Part 2: The cost of a facility filling the role themselves (the DIY recruiting bill)

Internal hiring can work well. But it’s not free. The true cost isn’t just job postings and background checks, it’s the full footprint of time, tools, and delay.

1) Cost-per-hire is a real benchmark (before internal time is fully counted)

SHRM (Society for Human Resource Management) cites a commonly used benchmark:

“The average cost-per-hire is about $4,700…”

…and notes that many employers estimate total hiring cost can be three to four times the position’s salary once broader costs are considered.
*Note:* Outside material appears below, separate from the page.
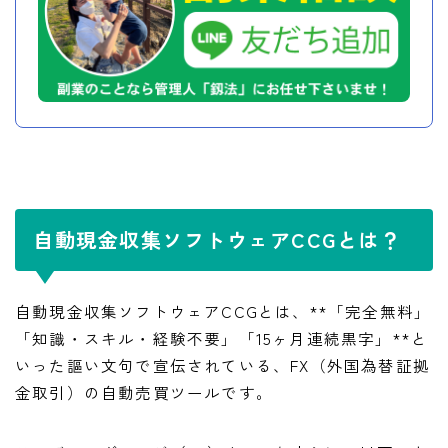
自動現金収集ソフトウェアCCGとは？
自動現金収集ソフトウェアCCGとは、**「完全無料」
「知識・スキル・経験不要」「15ヶ月連続黒字」**と
いった謳い文句で宣伝されている、FX（外国為替証拠
金取引）の自動売買ツールです。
Source: https://www.shrm.org/labs/resources/eliminating-biases-in-hiring–structured-interviewing-and-ai-solutions SHRM

Those “broader costs” are where healthcare organizations often feel it most: interview time pulled from clinical leaders, credentialing coordination, compliance documentation, onboarding, and the operational juggling required while the position remains open.
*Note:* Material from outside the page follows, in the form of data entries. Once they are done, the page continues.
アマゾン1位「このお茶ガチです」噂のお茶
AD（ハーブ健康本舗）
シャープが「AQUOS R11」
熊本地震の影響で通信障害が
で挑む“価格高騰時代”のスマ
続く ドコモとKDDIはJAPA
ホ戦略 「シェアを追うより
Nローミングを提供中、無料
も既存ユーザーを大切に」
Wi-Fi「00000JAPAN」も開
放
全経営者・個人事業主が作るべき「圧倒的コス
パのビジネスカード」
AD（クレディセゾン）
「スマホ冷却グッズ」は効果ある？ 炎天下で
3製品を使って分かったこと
2) Time-to-fill turns DIY hiring into a compounding cost

Even when hiring conditions improve, healthcare roles still take time to close.

iCIMS reported that healthcare jobs averaged 37 days to fill in 2024 (a little over five weeks). https://www.icims.com/company/newsroom/februaryinsights2025/ iCIMS

That number becomes a multiplier: every extra day to source, screen, and close is another day of vacancy cost, plus another day of internal effort.
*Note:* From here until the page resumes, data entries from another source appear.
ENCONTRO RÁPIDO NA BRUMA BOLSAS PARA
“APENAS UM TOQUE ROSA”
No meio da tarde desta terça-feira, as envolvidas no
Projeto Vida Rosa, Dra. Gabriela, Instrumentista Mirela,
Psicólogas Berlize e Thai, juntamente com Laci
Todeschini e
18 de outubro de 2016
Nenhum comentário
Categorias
3) Turnover makes the cost of “getting it wrong” even bigger

Current industry research shows that the total cost of replacing an employee often ranges from about 50% up to 200% of that employee’s annual salary, once you include recruiting, onboarding, lost productivity, and other indirect impacts of turnover. https://www.peoplekeep.com/blog/Employee-Retention-The-Real-Cost-of-Losing-an-Employee


Unfilled roles are expensive. Internal hiring is expensive. Neither option is free.

Every healthcare organization is navigating the same constraints: limited time, competing priorities, and a labor market that rarely moves on command. The question isn’t whether staffing carries a cost. It’s how that cost shows up and who carries the weight of it.

Staffing partners don’t eliminate hiring challenges. What they do is move faster than most internal systems and assume much of the risk that would otherwise fall on clinical leaders, HR teams, and frontline staff already stretched thin.

In an environment where time amplifies every staffing problem, the most practical advantage isn’t a shortcut. It’s speed and risk-sharing, applied where they matter most.